When I moved to St. Louis, a year after the murder of Michael Brown, my working definition of love became more practical. More direct: with less poetry and more expectation:
Justice is what love looks like in public.
Still rhythmic, certainly, from Dr. Cornel West. But I find that the words “justice” and “love” are so diluted in our collective rhetoric, that sometimes even this brief declarative statement is difficult for me to wrap my mind around.
In recovery, I learned that love and pity cannot happen alongside each other. That something about pitying another person knocks them down a peg (in your mind); denigrates them even if that was not your intention. In retrospect, when I have pitied other people and mistaken it for love, I often looked upon them as being less capable, less competent; and maybe, ultimately, less human. That the full scope of their humanity hadn’t been realized, and that they needed my help to do so. That, I don’t think, is what it looks like to love another person.
My most recent encounter with ideas about love has been with bell hooks, who meditates on M. Scott Peck’s definition of love in her own work:
The will to extend one’s self for the purpose of nurturing one’s own or another’s spiritual growth. Love is an act of will - namely, both an intention and an action. We choose to love.

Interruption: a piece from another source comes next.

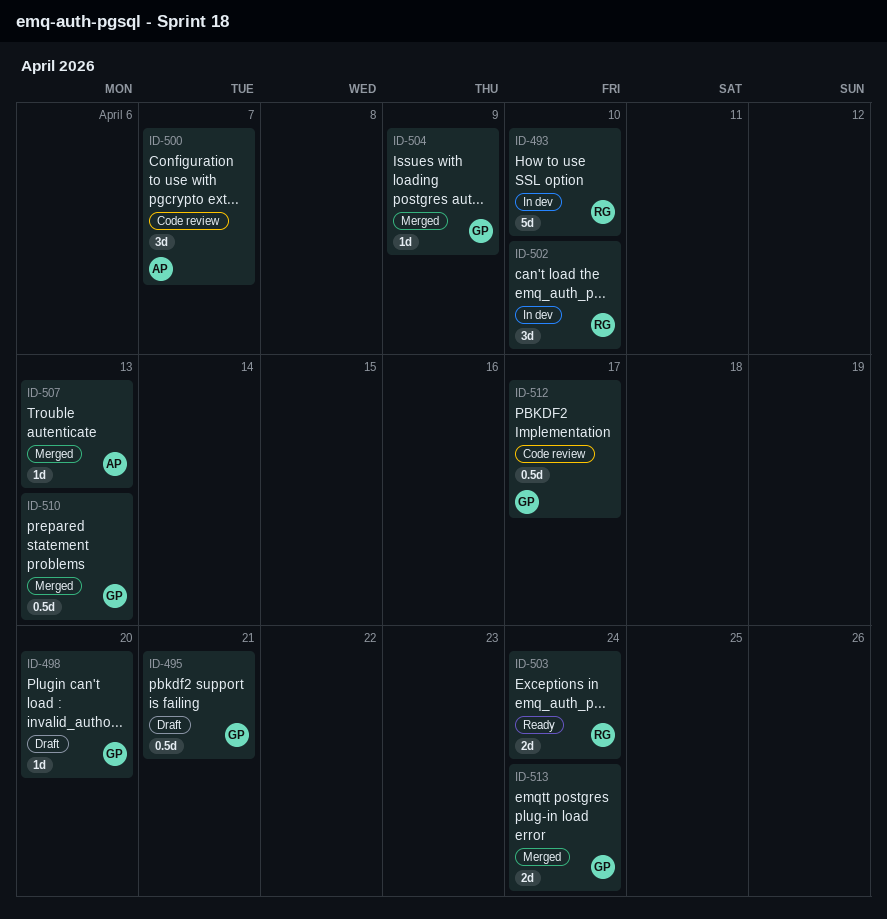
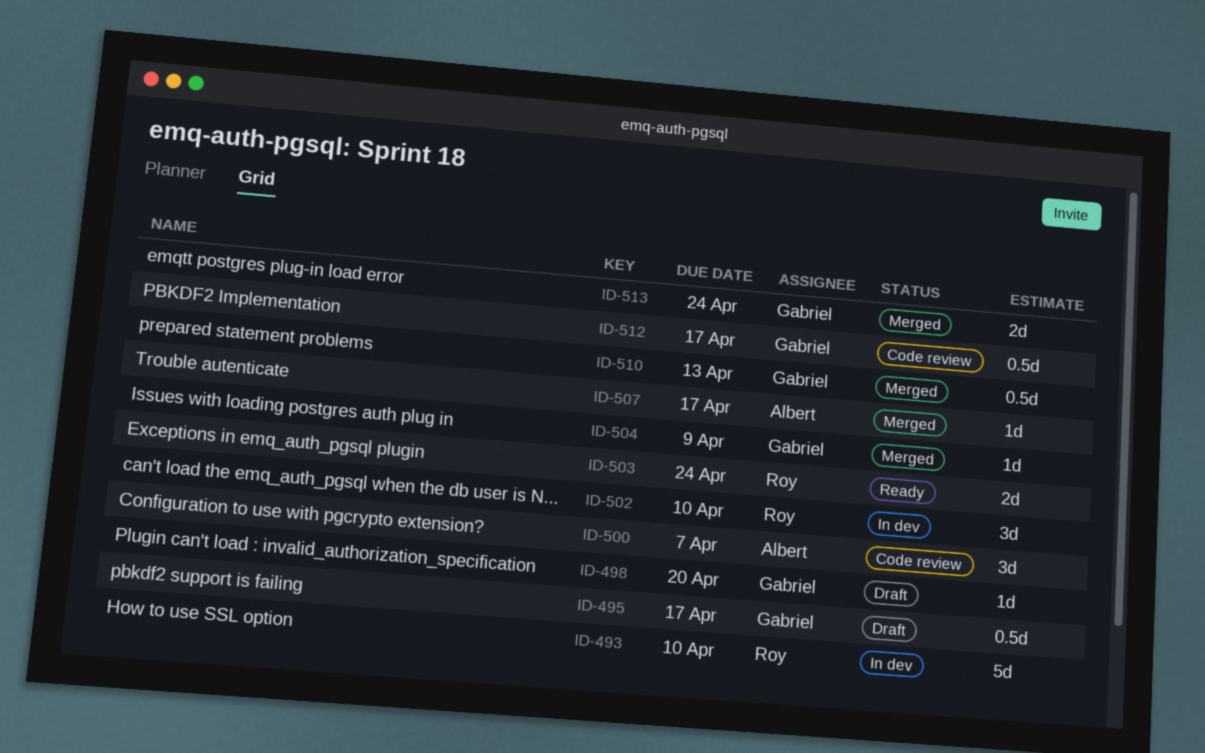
ID-495, due: Apr 21 -> Apr 17
ID-507, due: Apr 13 -> Apr 17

When I began writing these thoughts, I thought I would reach the end and have the answers about what role I want love to play in this practice of mine, and in my work. I don’t have any answers. Or anymore clarity, really. But I am certain that I keep getting pulled back to this word: with wonder, with curiosity, and with a deep knowing that, eventually, I will need to find an understanding that works for me; and to make room for love.
A Practice for Today:
What are some of the most significant definitions of love that you have encountered? What place does love have in your life? What place does love have in the struggle for liberation?